Hudson City Bancorp Posts Record Profits
My good friend Goran “G.” Djenadic pointed me to this interesting article. Thus my shout out to Chicago: “Thanks G. !”
While the major national banks are teetering on the brink of collapse, this New Jersey thrift seems to be doing alright:
Decade of record profits for Hudson City Bancorp:
Hudson City Bancorp, the largest New Jersey-based thrift, continues to stand out as a pillar of profitability in a battered industry.
The parent of Hudson City Savings Bank on Wednesday reported a fourth-quarter profit of $124.3 million, up 60 percent from the previous year as both loans and deposits grew by nearly 22 percent year-over-year. Per-share profit rose to 25 cents a share from 16 cents.
For the year, profits rose more than 50 percent to $445.6 million.
“This was the 10th straight year of record profits, and we think ‘09 will continue that trend,” said Chief Executive Officer Ronald E. Hermance Jr. in an interview.
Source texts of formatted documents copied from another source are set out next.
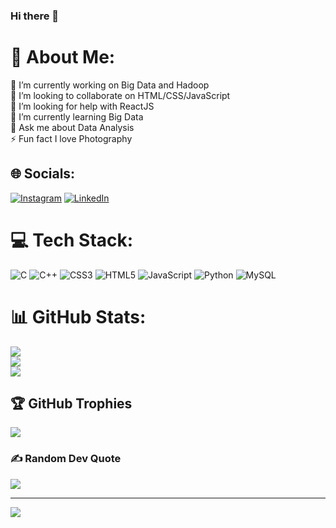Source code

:### Hi there 👋

# 💫 About Me:
🔭 I’m currently working on Big Data and Hadoop<br>👯 I’m looking to collaborate on HTML/CSS/JavaScript<br>🤝 I’m looking for help with ReactJS<br>🌱 I’m currently learning Big Data<br>💬 Ask me about Data Analysis<br>⚡ Fun fact I love Photography


## 🌐 Socials:
[![Instagram](https://img.shields.io/badge/Instagram-%23E4405F.svg?logo=Instagram&logoColor=white)](https://instagram.com/aduet.dabral) [![LinkedIn](https://img.shields.io/badge/LinkedIn-%230077B5.svg?logo=linkedin&logoColor=white)](https://linkedin.com/in/aduet-dabral-0289851a1) 

# 💻 Tech Stack:
![C](https://img.shields.io/badge/c-%2300599C.svg?style=for-the-badge&logo=c&logoColor=white) ![C++](https://img.shields.io/badge/c++-%2300599C.svg?style=for-the-badge&logo=c%2B%2B&logoColor=white) ![CSS3](https://img.shields.io/badge/css3-%231572B6.svg?style=for-the-badge&logo=css3&logoColor=white) ![HTML5](https://img.shields.io/badge/html5-%23E34F26.svg?style=for-the-badge&logo=html5&logoColor=white) ![JavaScript](https://img.shields.io/badge/javascript-%23323330.svg?style=for-the-badge&logo=javascript&logoColor=%23F7DF1E) ![Python](https://img.shields.io/badge/python-3670A0?style=for-the-badge&logo=python&logoColor=ffdd54) ![MySQL](https://img.shields.io/badge/mysql-%2300f.svg?style=for-the-badge&logo=mysql&logoColor=white)
# 📊 GitHub Stats:
![](https://github-readme-stats.vercel.app/api?username=AduetDabral1&theme=dark&hide_border=false&include_all_commits=false&count_private=false)<br/>
![](https://github-readme-streak-stats.herokuapp.com/?user=AduetDabral1&theme=dark&hide_border=false)<br/>
![](https://github-readme-stats.vercel.app/api/top-langs/?username=AduetDabral1&theme=dark&hide_border=false&include_all_commits=false&count_private=false&layout=compact)

## 🏆 GitHub Trophies
![](https://github-profile-trophy.vercel.app/?username=AduetDabral1&theme=radical&no-frame=false&no-bg=true&margin-w=4)

### ✍️ Random Dev Quote
![](https://quotes-github-readme.vercel.app/api?type=horizontal&theme=radical)

---
[![](https://visitcount.itsvg.in/api?id=AduetDabral1&icon=0&color=0)](https://visitcount.itsvg.in)

<!-- Proudly created with GPRM ( https://gprm.itsvg.in ) -->
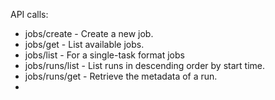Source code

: API calls:
- jobs/create - Create a new job.
- jobs/get - List available jobs.
- jobs/list - For a single-task format jobs
- jobs/runs/list - List runs in descending order by start time.
- jobs/runs/get - Retrieve the metadata of a run.
-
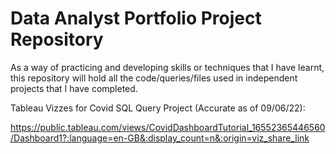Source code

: # Data Analyst Portfolio Project Repository
As a way of practicing and developing skills or techniques that I have learnt, this repository will hold all the code/queries/files used in independent projects that I have completed.

Tableau Vizzes for Covid SQL Query Project (Accurate as of 09/06/22):

https://public.tableau.com/views/CovidDashboardTutorial_16552365446560/Dashboard1?:language=en-GB&:display_count=n&:origin=viz_share_link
Hudson City is thriving while many banks, including such titans as Citigroup and Bank of America Corp., flounder. Citi lost $8.29 billion and BOA $1.79 billion in the fourth quarter. Both banks slashed their dividends to a penny a share.
The New Jersey lender, on the other hand, increased its quarterly dividend to 14 cents from 13 cents.
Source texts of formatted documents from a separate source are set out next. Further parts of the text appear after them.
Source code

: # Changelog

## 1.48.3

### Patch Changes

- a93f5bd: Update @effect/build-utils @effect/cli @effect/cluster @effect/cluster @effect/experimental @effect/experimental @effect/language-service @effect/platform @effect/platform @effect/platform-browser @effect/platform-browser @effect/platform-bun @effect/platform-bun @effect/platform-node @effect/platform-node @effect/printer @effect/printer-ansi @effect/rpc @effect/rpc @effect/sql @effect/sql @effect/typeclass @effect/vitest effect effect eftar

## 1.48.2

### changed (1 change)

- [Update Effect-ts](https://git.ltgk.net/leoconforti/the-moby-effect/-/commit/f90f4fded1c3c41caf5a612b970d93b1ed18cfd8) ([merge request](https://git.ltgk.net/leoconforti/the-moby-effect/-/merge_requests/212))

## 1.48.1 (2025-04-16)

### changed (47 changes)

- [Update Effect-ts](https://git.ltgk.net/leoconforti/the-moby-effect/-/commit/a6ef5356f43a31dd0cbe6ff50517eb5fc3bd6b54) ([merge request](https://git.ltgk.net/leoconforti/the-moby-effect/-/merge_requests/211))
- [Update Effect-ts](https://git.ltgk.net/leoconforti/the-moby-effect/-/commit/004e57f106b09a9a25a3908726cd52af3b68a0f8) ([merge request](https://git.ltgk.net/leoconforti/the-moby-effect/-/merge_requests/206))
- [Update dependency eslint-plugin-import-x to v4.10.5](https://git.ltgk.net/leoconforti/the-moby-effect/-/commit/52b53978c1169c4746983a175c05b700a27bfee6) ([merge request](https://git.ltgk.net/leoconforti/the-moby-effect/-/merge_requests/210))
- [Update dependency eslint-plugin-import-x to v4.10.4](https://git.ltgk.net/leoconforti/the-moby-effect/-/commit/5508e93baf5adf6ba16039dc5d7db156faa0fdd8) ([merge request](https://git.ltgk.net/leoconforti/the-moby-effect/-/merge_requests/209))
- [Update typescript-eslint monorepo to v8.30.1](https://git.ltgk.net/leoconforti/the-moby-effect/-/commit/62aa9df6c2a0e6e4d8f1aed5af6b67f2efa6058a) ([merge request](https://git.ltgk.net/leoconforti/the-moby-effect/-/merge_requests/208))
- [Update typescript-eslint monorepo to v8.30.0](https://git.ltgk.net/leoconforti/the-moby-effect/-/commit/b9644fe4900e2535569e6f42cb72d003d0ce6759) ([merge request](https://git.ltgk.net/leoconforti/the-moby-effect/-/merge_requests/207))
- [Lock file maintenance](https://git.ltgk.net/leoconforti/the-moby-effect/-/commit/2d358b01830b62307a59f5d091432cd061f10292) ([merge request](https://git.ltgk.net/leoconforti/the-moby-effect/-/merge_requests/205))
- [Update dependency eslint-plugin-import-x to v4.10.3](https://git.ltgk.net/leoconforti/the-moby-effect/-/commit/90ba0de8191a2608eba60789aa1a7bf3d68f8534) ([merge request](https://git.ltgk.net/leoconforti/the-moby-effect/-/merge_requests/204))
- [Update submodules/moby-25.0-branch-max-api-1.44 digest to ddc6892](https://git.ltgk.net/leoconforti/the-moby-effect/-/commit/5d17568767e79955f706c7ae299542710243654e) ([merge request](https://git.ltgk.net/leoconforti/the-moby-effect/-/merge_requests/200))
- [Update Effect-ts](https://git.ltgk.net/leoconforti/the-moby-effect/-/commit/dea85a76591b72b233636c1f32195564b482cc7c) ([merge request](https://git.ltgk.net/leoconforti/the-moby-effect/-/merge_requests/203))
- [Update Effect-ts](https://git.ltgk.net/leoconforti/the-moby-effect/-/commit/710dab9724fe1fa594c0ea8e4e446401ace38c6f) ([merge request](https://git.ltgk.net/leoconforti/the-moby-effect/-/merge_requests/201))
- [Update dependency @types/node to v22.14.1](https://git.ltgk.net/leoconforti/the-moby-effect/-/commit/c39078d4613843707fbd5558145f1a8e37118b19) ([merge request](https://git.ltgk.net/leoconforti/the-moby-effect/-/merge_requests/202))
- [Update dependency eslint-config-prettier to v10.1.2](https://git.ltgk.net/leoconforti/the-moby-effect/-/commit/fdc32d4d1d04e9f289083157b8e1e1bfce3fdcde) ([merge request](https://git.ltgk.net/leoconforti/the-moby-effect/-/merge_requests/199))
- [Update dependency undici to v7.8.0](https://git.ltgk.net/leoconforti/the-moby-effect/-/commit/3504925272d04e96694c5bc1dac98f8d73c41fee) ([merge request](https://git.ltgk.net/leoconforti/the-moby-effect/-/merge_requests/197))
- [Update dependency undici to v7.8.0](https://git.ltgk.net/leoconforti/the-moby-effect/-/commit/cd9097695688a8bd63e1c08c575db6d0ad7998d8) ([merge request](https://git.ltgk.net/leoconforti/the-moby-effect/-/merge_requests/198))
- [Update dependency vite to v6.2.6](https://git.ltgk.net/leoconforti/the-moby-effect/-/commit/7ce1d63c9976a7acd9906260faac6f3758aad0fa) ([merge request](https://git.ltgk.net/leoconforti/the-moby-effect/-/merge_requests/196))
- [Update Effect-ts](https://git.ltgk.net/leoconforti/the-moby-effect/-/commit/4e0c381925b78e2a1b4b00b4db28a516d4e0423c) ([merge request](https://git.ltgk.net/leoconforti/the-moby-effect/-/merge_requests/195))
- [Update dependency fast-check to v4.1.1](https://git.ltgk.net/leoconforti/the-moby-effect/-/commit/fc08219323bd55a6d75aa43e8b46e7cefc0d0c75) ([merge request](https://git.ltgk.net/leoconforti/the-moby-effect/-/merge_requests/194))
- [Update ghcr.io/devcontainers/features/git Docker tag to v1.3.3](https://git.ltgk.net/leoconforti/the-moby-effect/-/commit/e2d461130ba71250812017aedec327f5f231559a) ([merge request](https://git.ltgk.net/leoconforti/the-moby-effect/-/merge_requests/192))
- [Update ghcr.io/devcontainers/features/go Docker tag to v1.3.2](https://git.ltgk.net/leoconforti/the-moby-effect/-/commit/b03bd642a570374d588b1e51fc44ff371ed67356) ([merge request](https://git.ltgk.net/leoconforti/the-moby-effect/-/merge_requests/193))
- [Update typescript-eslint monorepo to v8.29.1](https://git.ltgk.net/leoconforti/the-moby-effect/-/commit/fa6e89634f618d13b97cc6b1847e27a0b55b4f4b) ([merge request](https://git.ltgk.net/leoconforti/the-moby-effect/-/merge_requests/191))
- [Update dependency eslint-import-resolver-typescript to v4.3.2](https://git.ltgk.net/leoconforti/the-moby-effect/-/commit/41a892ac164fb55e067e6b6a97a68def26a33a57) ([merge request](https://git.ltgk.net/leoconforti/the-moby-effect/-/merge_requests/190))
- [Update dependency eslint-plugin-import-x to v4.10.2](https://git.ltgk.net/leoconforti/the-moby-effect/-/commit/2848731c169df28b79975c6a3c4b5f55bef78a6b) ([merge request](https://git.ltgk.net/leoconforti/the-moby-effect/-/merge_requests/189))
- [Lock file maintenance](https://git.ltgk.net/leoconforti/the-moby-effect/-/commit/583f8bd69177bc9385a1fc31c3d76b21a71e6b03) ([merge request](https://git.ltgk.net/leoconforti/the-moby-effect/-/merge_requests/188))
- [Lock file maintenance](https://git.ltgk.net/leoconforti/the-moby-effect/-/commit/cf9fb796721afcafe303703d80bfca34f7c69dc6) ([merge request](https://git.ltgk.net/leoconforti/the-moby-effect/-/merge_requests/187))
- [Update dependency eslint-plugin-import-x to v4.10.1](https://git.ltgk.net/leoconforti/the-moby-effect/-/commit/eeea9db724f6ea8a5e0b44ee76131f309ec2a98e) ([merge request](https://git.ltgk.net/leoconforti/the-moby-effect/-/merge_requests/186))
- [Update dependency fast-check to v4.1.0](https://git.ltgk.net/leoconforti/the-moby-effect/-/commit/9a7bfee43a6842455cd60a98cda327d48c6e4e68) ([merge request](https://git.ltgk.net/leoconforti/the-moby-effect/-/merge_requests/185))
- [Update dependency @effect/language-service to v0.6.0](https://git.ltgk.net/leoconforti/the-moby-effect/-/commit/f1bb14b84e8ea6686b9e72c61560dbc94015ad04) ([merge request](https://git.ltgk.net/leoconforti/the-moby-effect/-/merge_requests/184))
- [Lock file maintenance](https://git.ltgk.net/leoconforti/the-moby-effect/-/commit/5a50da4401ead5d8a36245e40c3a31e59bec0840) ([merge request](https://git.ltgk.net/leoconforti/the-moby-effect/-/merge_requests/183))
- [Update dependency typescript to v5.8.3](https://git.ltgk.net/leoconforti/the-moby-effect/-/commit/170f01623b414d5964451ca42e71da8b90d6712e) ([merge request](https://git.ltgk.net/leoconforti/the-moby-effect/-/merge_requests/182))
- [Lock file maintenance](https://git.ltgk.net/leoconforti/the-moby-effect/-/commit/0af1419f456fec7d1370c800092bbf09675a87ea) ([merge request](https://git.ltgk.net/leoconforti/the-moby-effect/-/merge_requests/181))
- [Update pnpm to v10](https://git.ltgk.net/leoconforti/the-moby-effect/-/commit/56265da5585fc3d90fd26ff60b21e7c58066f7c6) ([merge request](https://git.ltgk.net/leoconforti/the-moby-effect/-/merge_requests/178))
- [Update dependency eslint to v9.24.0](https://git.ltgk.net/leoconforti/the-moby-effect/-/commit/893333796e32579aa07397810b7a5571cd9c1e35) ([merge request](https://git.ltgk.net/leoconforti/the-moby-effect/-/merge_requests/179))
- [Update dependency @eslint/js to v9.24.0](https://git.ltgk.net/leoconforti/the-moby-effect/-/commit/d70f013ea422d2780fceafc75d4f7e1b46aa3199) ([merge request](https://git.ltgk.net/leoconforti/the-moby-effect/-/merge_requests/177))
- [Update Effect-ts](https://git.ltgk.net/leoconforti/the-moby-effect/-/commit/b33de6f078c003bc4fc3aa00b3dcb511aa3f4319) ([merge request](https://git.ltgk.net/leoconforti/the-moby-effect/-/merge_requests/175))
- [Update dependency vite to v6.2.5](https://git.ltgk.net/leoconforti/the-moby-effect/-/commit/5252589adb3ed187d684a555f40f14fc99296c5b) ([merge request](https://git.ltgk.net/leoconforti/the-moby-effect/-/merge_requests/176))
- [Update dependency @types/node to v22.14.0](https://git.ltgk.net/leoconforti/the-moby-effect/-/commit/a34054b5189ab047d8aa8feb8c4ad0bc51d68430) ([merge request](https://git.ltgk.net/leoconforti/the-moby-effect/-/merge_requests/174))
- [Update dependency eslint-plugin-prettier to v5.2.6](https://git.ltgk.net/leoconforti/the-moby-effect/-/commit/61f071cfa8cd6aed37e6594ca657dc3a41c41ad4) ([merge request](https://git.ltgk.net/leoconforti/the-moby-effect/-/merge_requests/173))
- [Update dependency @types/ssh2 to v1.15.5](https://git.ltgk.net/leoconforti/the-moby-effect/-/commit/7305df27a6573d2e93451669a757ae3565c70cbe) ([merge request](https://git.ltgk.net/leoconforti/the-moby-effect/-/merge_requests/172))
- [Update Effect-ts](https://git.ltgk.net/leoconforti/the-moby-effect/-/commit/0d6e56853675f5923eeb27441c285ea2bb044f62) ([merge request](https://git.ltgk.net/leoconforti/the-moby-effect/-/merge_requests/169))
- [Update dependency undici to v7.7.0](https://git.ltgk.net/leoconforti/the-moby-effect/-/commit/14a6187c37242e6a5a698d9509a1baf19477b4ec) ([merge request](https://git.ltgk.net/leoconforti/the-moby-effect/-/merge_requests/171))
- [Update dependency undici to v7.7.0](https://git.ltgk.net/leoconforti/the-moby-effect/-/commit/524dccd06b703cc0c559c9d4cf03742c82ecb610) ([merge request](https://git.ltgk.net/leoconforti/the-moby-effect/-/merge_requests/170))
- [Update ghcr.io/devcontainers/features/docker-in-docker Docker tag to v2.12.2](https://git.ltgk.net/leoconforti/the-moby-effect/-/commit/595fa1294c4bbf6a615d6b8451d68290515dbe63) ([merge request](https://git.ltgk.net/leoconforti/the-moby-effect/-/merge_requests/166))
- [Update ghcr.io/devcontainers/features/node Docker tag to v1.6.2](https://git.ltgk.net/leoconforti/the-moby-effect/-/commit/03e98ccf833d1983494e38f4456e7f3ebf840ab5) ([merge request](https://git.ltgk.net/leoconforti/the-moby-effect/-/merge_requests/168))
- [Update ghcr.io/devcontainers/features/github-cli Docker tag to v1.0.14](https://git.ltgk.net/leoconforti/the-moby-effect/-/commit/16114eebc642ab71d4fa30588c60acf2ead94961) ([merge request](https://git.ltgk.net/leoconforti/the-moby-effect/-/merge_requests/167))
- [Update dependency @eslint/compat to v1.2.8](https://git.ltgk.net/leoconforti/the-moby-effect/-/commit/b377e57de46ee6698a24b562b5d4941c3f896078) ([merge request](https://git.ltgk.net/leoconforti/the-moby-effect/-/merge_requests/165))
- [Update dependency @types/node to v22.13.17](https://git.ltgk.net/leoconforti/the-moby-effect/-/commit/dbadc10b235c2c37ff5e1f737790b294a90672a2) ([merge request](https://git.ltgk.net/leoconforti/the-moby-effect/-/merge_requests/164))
“We think it’s a good sign to put out there, and we would not be doing it if we didn’t see future earnings growth,” Hermance said.
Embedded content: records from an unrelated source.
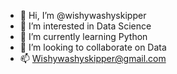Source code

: - 👋 Hi, I’m @wishywashyskipper
- 👀 I’m interested in Data Science 
- 🌱 I’m currently learning Python 
- 💞️ I’m looking to collaborate on Data 
- 📫 Wishywashyskipper@gmail.com

<!---
wishywashyskipper/wishywashyskipper is a ✨ special ✨ repository because its `README.md` (this file) appears on your GitHub profile.
You can click the Preview link to take a look at your changes.
--->
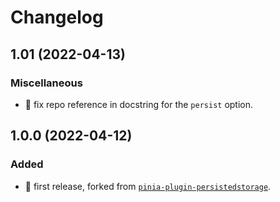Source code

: # Changelog

<a name="1.0.0"></a>
## 1.01 (2022-04-13)

### Miscellaneous

- 📝 fix repo reference in docstring for the `persist` option.

<a name="1.0.0"></a>
## 1.0.0 (2022-04-12)

### Added

- 🎉 first release, forked from [`pinia-plugin-persistedstorage`](https://github.com/prazdevs/pinia-plugin-persistedstate/).

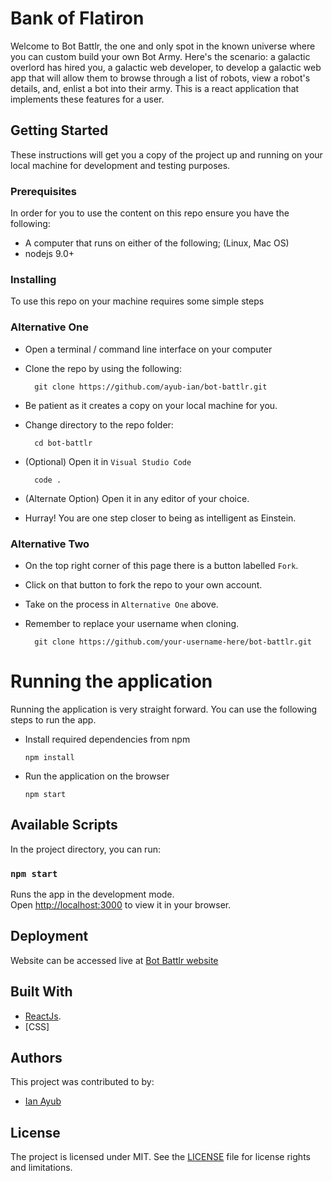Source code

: # Bank of Flatiron

Welcome to Bot Battlr, the one and only spot in the known universe where you can custom build your own Bot Army. Here's the scenario: a galactic overlord has hired you, a galactic web developer, to develop a galactic web app that will allow them to browse through a list of robots, view a robot's details, and, enlist a bot into their army. This is a react application that implements these features for a user.

## Getting Started

These instructions will get you a copy of the project up and running on your local machine for development and testing purposes. 

### Prerequisites

In order for you to use the content on this repo ensure you have the following:

- A computer that runs on either of the following; (Linux, Mac OS)
- nodejs 9.0+

### Installing

To use this repo on your machine requires some simple steps

### Alternative One

- Open a terminal / command line interface on your computer
- Clone the repo by using the following:

        git clone https://github.com/ayub-ian/bot-battlr.git

- Be patient as it creates a copy on your local machine for you.
- Change directory to the repo folder:

        cd bot-battlr

- (Optional) Open it in ``Visual Studio Code``

        code .

- (Alternate Option) Open it in any editor of your choice.
- Hurray! You are one step closer to being as intelligent as Einstein.

### Alternative Two

- On the top right corner of this page there is a button labelled ``Fork``.
- Click on that button to fork the repo to your own account.
- Take on the process in ``Alternative One`` above.
- Remember to replace your username when cloning.

        git clone https://github.com/your-username-here/bot-battlr.git


# Running the application

Running the application is very straight forward. You can use the following steps to run the app.

- Install required dependencies from npm

      npm install
- Run the application on the browser

      npm start

## Available Scripts

In the project directory, you can run:

### `npm start`

Runs the app in the development mode.\
Open [http://localhost:3000](http://localhost:3000) to view it in your browser.

## Deployment

Website can be accessed live at [Bot Battlr website](https://bot-battlr-prgi.vercel.app/)

## Built With

* [ReactJs](https://reactjs.org/).
* [CSS]

## Authors

This project was contributed to by:
- [Ian Ayub](https://github.com/Ayub-Ian)

## License
The project is licensed under MIT. See the [LICENSE](LICENSE.txt) file for license rights and limitations.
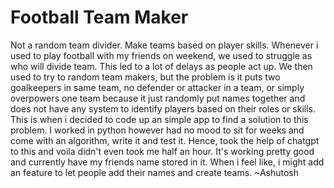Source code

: # Football Team Maker
Not a random team divider. Make teams based on player skills.
Whenever i used to play football with my friends on weekend, we used to struggle as who will divide team. This led to a lot of delays as people act up.
We then used to try to random team makers, but the problem is it puts two goalkeepers in same team, no defender or attacker in a team, or simply overpowers one team because it just randomly put names together and does not have any system to identify players based on their roles or skills.
This is when i decided to code up an simple app to find a solution to this problem.
I worked in python however had no mood to sit for weeks and come with an algorithm, write it and test it. Hence, took the help of chatgpt to this and voila didn't even took me half an hour.
It's working pretty good and currently have my friends name stored in it. When i feel like, i might add an feature to let people add their names and create teams.
~Ashutosh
The bank is enjoying the fruit of its relatively low overhead costs and long-adhered-to policy of avoiding subprime and other risky loans, lending only to those with verifiably good credit and collateral, said Theodore Kovaleff, president of banking consultant Informed Sources Service Group.
“I look at them as an area of serenity amidst a major maelstrom,” said Kovaleff, who owns Hudson City shares.
Hudson City is a jumbo mortgage specialist with 127 branches in the northern New Jersey, Long Island and Western Connecticut suburbs. Although the real estate market remains poor, the bank has benefited from the demise of competitors such as Long Island-based American Home Mortgage and the scant availability of wholesale funding for loan brokers.
Hudson City, which raised $3.9 billion in a 2005 stock offering, remains very well capitalized compared to its peers, said analyst Matthew Kelley of Sterne Agee & Leach Inc.
And the bank’s above-average rates on certificates of deposit have allowed it to rake in high-end consumer deposits, Kovaleff said.
Lending was boosted in recent months by lower interest rates, bringing a surge in refinancings of loans that were made by competitors.
The bank has also benefited from a flight of consumer deposits — a comparatively low-cost source of funding for loans — from equity markets and from banks with besmirched reputations.
Meanwhile, Hudson City’s national, Internet-based deposit-gathering program has brought in more than $50 million since being quietly launched in November.
Hudson City has not been immune from the housing market woes.
It added $9 million to its reserve against future possible loan losses in the fourth quarter, up from a $2 million provision in the year-earlier period. Loans with payments 90 days or more past due increased to $217.6 million from $79.4 million, year-over-year.
“When [Hudson City] is forced to foreclose the losses are quite modest,” Kelley said, adding that the bank’s portfolio of securities investments “is the cleanest of the banks we cover in the Northeast.”
The coming year is going to be more challenging, he said.
“They are not going to grow loans quite as fast and the [profit] spread has compressed over the last couple of weeks,” he said.
“But I continue to believe Hudson City will outperform on earnings and on stock performance.”
Now, it remains to be seen if Hudson City will be able to weather the storm. They are, like most banks, also highly leveraged and we have no idea what assets they really have on their balance sheet. But at least they haven’t been begging for taxpayer money over the past year. Depositors are rewarding them with their trust and their deposit money.
Performance ultimately prevails in a free market. It can’t, however, stand out so long as the government subsidizes one failure after another.